Medical experts fear H5N1 because it is a member of a virus family that can cross species – in this case from birds to humans.

The avian flu has the ability to change its protein arrangements, either through mutation or mixing with human viruses, to create a new, highly infective form to which people have no natural immunity.

History has shown that a bird-to-human flu can be devastating. The 1918 Spanish Flu, which originated with birds, killed 40 million people worldwide, including about 500,000 in the U.S.

If the current strain of avian flu were to hop over to humans, an estimated 30 percent of the U.S. population would become sick, 9.9 million would be hospitalized, and as many as 1.9 million could die, according to estimates by the Department of Health and Human Services.

Under the Bush proposal, the government plans to spend about $1.5 billion to stockpile 20 million doses of an experimental vaccine based on the bird flu virus now circulating in Asia.

That vaccine, which has shown promise in NIH testing, is made by the Sanofi-Aventis Group of France.

An additional $1 billion is earmarked for stockpiling anti-viral drugs to reduce the flu's severity, $2.8 billion to develop news ways to manufacture vaccines, and about $800 million to develop new flu treatments.

Vical acknowledges that its potential DNA vaccine is no panacea. But it might prove to be a stopgap solution during a pandemic as the world tries to ramp up production of a conventional killed-virus vaccine.
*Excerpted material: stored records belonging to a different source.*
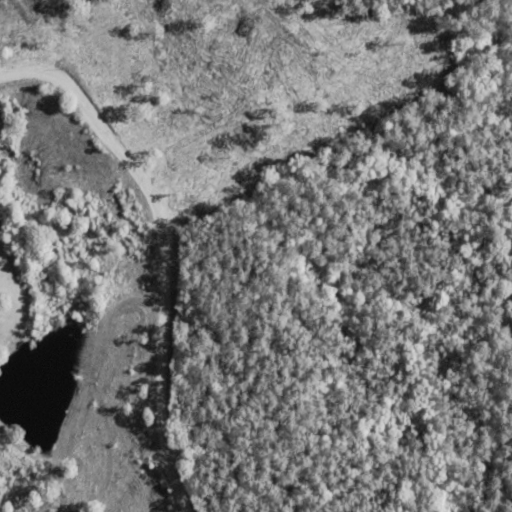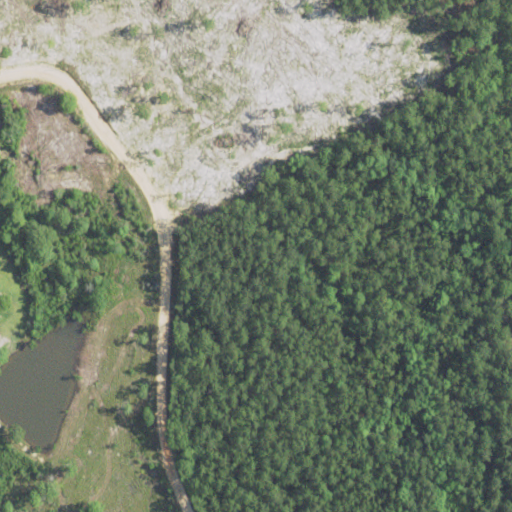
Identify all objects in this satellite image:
road: (163, 248)
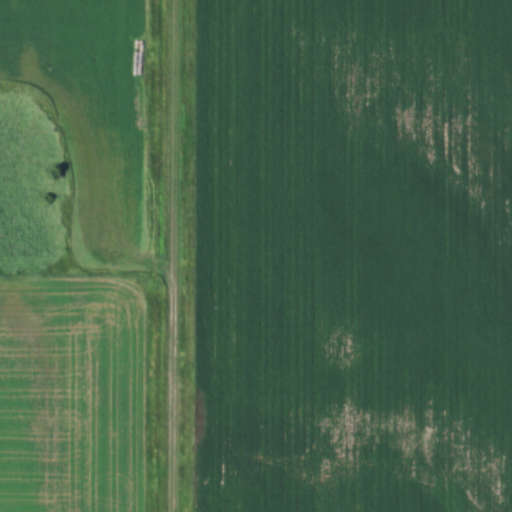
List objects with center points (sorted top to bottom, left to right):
road: (168, 256)
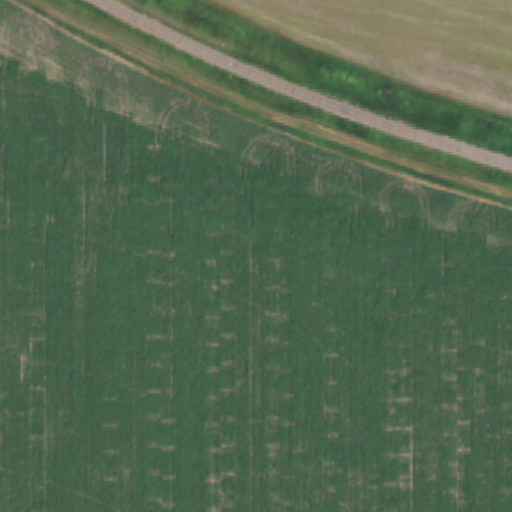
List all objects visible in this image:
railway: (303, 91)
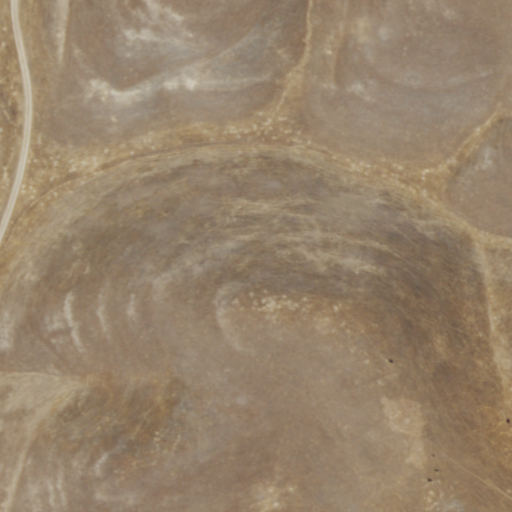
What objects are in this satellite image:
road: (18, 103)
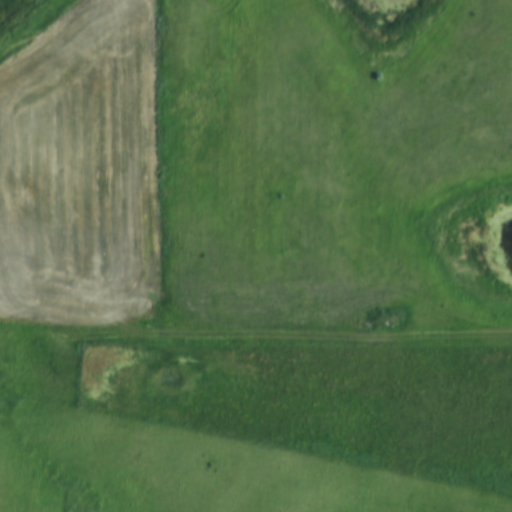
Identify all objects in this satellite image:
road: (256, 335)
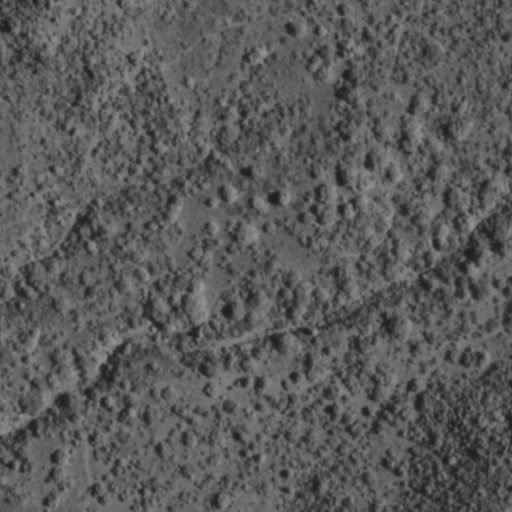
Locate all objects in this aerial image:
road: (167, 60)
road: (278, 263)
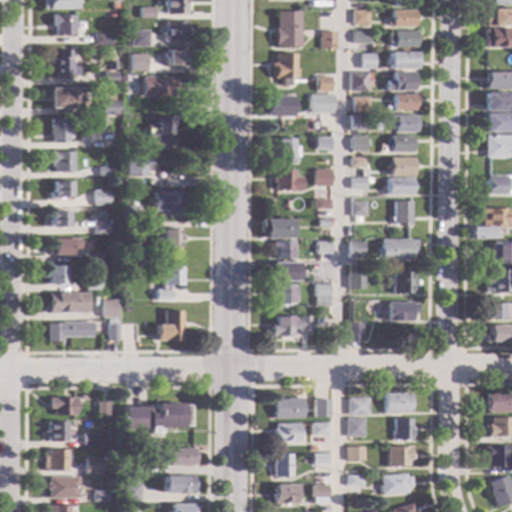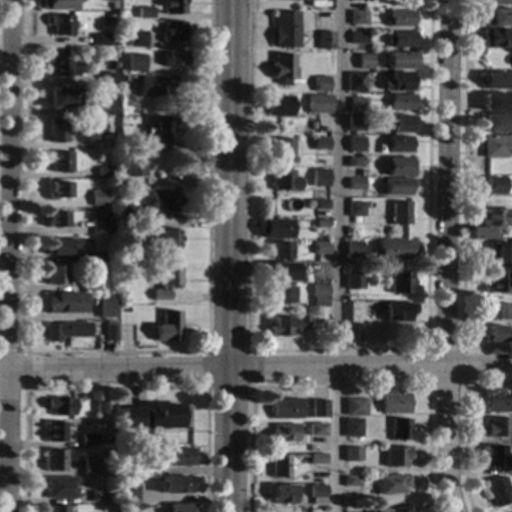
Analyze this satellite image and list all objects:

Dr. David Kaslow, Vical's chief scientific officer, said a DNA vaccine would probably not prevent someone from contracting the avian flu. But it could significantly reduce its severity and buy time for the body to mount an immune response and produce antibodies to attack the virus.

"We think this would give people protection, not against the symptoms, but some protection until a perfect H5N1 vaccine is made," Kaslow said.

How well, or even if, Vical's vaccine will work remains a big question. The veteran biotech company has tested a variety of experimental DNA vaccines for tough diseases such as cancer, but has yet to come up with one that works.

But Vical has improved its DNA vaccine technology over the years, and the science recently scored a success with the back-to-back approval earlier this year of the world's first DNA vaccines – though in animals, not humans.

Swiss-based Novartis Animal Health, using technology licensed from Vical, received approval for a DNA vaccine to protect farm-raised fish from a deadly virus. Another DNA vaccine to protect horses from West Nile disease was also approved.

The NIH is now exploring Vical's technology to develop vaccines against other viruses, including HIV, SARS, Ebola and West Nile.

In various scientific meetings, NIH researchers have reported that DNA vaccines have generated an immune response in HIV and Ebola virus studies, but the data have not yet been published.

Dr. Gary Nabel, director of the NIH's Vaccine Research Center, said the immediate global need is to stockpile traditional vaccines and antibiotics, and speed production of both.

But there is also a need to "explore other platforms, ways that in two or three years we could be more effective in responding than we are today," he said.

"Clearly the pandemic flu threat has given us a wake-up call in terms of how we approach the problem," Nabel said. "DNA vaccine technology is not going to help us immediately, but it is a technology that needs to be explored and needs to find its place."